Batch rename pdf files by content

command linerename

I have a big pile of pdf's and I would like to batch rename them by content. (They are all searchable). And I'd like to do so using command line interface.

They are all payslips so they have a constant form, and I'd like to rename by date.

Currently they are named: payslip100 .. payslip308

The string for renaming would be the date component in
Payment Date: 15/4/2016

I have installed pdfgrep using home-brew and am searching using
pdfgrep -HC 15 "Payment Date:" paySlip.pdf

which returns paySlip.pdf:Payment Date: 8/7/2016


I have attached my final working code in a reply.

Best Answer

After some efforts I have come to a useful result !! sed syntax is quite confusing and I am quite happy to exist in a state where it works without knowing quite why.

#!/bin/bash
for file in *.pdf
do
    # return file name and date in form "Payment Date:   8/7/2016"
    date=$(pdfgrep -C 15 "Payment Date:" "$file")
    echo $date

    # now replace / with - to make naming file easier
    date2=$(echo "$date" | sed 's,/,-,g')
    echo $date2

    # use date string to rename : YYYY-mm-payslip-dd-mm-YYYY.pdf
    new=$(echo "$date2" | sed 's,\Payment Date:\ *\(.*\)-\(.*\)-\(.*\),\3-\2-\payslip-\1-\2-\3.pdf,')
    echo mv "$file" "$new"
done

I used pdfgrep which was installed using homebrew (found on another answer I can't find right now).

I needed to change "/" for file name.
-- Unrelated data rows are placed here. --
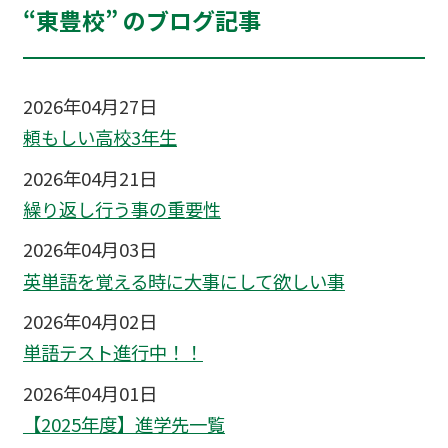
“東豊校” のブログ記事
2026年04月27日
頼もしい高校3年生
2026年04月21日
繰り返し行う事の重要性
2026年04月03日
英単語を覚える時に大事にして欲しい事
2026年04月02日
単語テスト進行中！！
2026年04月01日
【2025年度】進学先一覧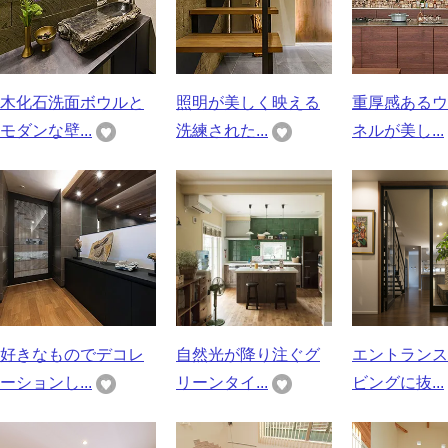
木化石洗面ボウルと
照明が美しく映える
重厚感あるウ
モダンな壁...
洗練された...
ネルが美し...
好きなものでデコレ
自然光が降り注ぐグ
エントランス
ーションし...
リーンタイ...
ビングに抜...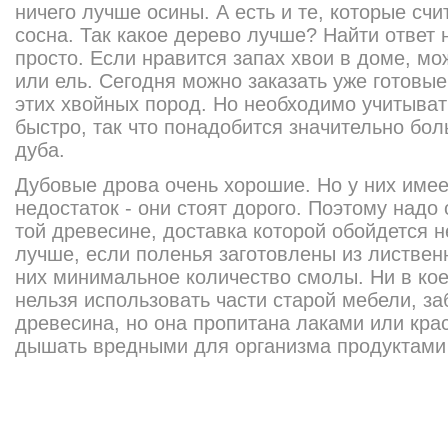
ничего лучше осины. А есть и те, которые счи
сосна. Так какое дерево лучше? Найти ответ 
просто. Если нравится запах хвои в доме, мо
или ель. Сегодня можно заказать уже готовы
этих хвойных пород. Но необходимо учитывать
быстро, так что понадобится значительно бол
дуба.
Дубовые дрова очень хорошие. Но у них име
недостаток - они стоят дорого. Поэтому надо
той древесине, доставка которой обойдется н
лучше, если поленья заготовлены из лиственн
них минимальное количество смолы. Ни в кое
нельзя использовать части старой мебели, за
древесина, но она пропитана лаками или крас
дышать вредными для организма продуктами 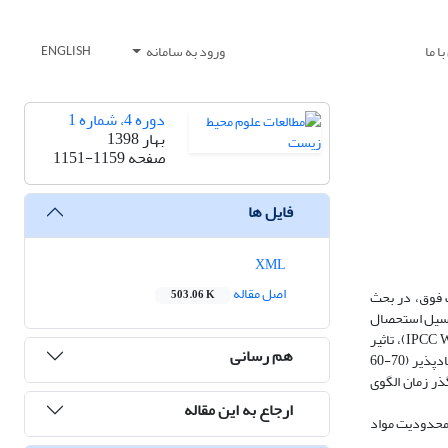
ا ما
ورود به سامانه
ENGLISH
دوره 4، شماره 1
بهار 1398
صفحه
1151-1159
فایل ها
XML
اصل مقاله
ف فوق، در بحث
503.06 K
اده‌های کمّیت و کیفیت پسماندهای شهر زنجان در سه مقطع زمانی (سال‌های 83، 88 و 95)، به پتانسیل استحصال
متان در بازه زمانی 24 ساله (1400-1376) از محل دفن شهر زنجان (مهترچایی) پرداخته است. در این راستا مدل پیشنهادی هیات بین‌الدّولی تغییر اقلیم (IPCC Waste Model)، تاثیر
هم رسانی
شرایط آب و هوایی (دما و رطوبت) بر پتانسیل استحصال و الگوی زمانی انتشارها مورد مطالعه قرار گرفت. نتایج پژوهش نشان داد با توجه به درصد بالای مواد آلی فسادپذیر (70-60
ان پتانسیل مناسبی برای استحصال متان دارند. مقدار انتشارها در بازه زمانی مورد مطالعه Gg 34/43 و در گذر زمان الگوی
ارجاع به این مقاله
 محدودیت مواد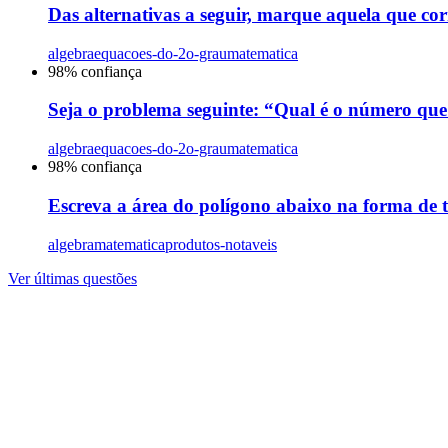
Das alternativas a seguir, marque aquela que c
algebra
equacoes-do-2o-grau
matematica
98
% confiança
Seja o problema seguinte: “Qual é o número que 
algebra
equacoes-do-2o-grau
matematica
98
% confiança
Escreva a área do polígono abaixo na forma de 
algebra
matematica
produtos-notaveis
Ver últimas questões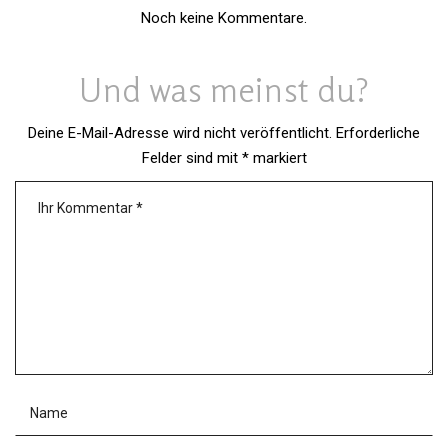
Noch keine Kommentare.
Und was meinst du?
Deine E-Mail-Adresse wird nicht veröffentlicht.
Erforderliche
Felder sind mit
*
markiert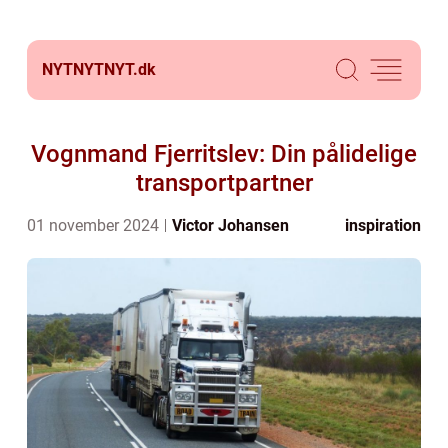
NYTNYTNYT.
dk
Vognmand Fjerritslev: Din pålidelige
transportpartner
01 november 2024
Victor Johansen
inspiration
Using the forward slash as sed syntax is not necessary, and can be replaced by other characters. Hence using "," instead of "/" https://stackoverflow.com/questions/17379293/replace-forward-slash-with-double-backslash-enclosed-in-double-quotes

I found there were variable spaces in $date which necessitated the ..Payment Date:\ *\...

I added year and month to start of file name for organising purposes.